O fato é que Camargo não foi uma escolha feita pela negritude brasileira como conjunto, mas de Bolsonaro, junto de um grupo majoritariamente branco de governantes. Recentemente, ele disse que  João Alberto Silveira Freitas, espancado até a morte por guardas de uma filial do Carrefour no último dia 19 de novembro, véspera da Consciência Negra, é um marginal que “não representa os pretos honrados do Brasil”.

Protesto antirracista, em defesa da vida e história do povo negro no Brasil em frente a uma filial da rede Carrefour em Brasília. Foto: Arquivo/Sindicato dos Bancários de Brasília

 

Eu, mulher negra, mesmo não retinta, descobri o que a minha negritude significava através do racismo. Depois de sofrer com a discriminação, entendi que ser preta era muito mais que isso: é carregar um legado de um povo que luta, uma história de reis e rainhas que tiveram suas identidades confiscadas, é responder retomando o poder sobre a minha própria identidade e sobre o meu próprio corpo e apoiando aos meus.

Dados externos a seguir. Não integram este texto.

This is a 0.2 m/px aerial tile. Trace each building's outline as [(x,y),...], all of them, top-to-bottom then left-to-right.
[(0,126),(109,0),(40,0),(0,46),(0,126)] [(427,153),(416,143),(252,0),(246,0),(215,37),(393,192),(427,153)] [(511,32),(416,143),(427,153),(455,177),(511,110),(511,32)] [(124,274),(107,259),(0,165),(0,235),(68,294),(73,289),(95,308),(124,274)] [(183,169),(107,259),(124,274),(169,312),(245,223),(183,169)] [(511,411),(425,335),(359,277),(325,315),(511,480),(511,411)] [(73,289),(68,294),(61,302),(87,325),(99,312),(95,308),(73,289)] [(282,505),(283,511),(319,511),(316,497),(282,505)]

Me assusta que Sérgio Camargo, um negro retinto e filho de um grande ativista, alguém que enfrenta todos os dias essa estrutura que é violenta para os que não são brancos, defenda  a estrutura e aqueles que a reforçam, como o atual presidente Jair Bolsonaro e seus filhos, de quem ele parece ser tão amigo. O perfeito preto de alma branca, companheiro e defensor dos racistas.

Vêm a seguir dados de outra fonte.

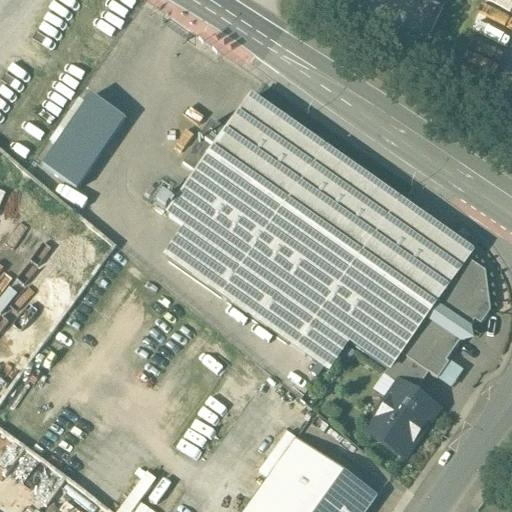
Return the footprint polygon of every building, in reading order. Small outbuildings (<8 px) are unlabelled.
[(470,248),(249,96),(224,133),(196,173),(166,217),(189,232),(347,341),(387,368),(464,257),(470,248)] [(79,187),(125,121),(92,98),(46,164),(79,187)] [(196,173),(224,133),(209,122),(179,161),(196,173)] [(347,341),(189,232),(169,260),(328,372),(347,341)] [(464,257),(387,368),(381,375),(394,384),(411,394),(425,371),(435,379),(460,338),(451,334),(458,323),(486,319),(485,270),(464,257)] [(411,394),(394,384),(363,430),(401,456),(434,409),(411,394)] [(365,511),(377,496),(293,438),(241,511),(365,511)] [(159,511),(148,504),(164,481),(153,473),(124,511),(159,511)]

Eu, que cresci achando que tinha algo de errado comigo antes de entender o que a minha negritude significava nos ambientes quase que impecavelmente brancos que eu frequentava, me pergunto se o trauma o atinge e se ele vive desde sempre na síndrome do impostor.

Mas o mundo continua girando. Uma hora ou outra cai Bolsonaro e Camargo junto com ele. Então, esse episódio não passará de uma lembrança e uma lista de falhas a serem corrigidas no Brasil e vai ser Sérgio Camargo quem terá de lidar sozinho com a sua luta anti-antirracista.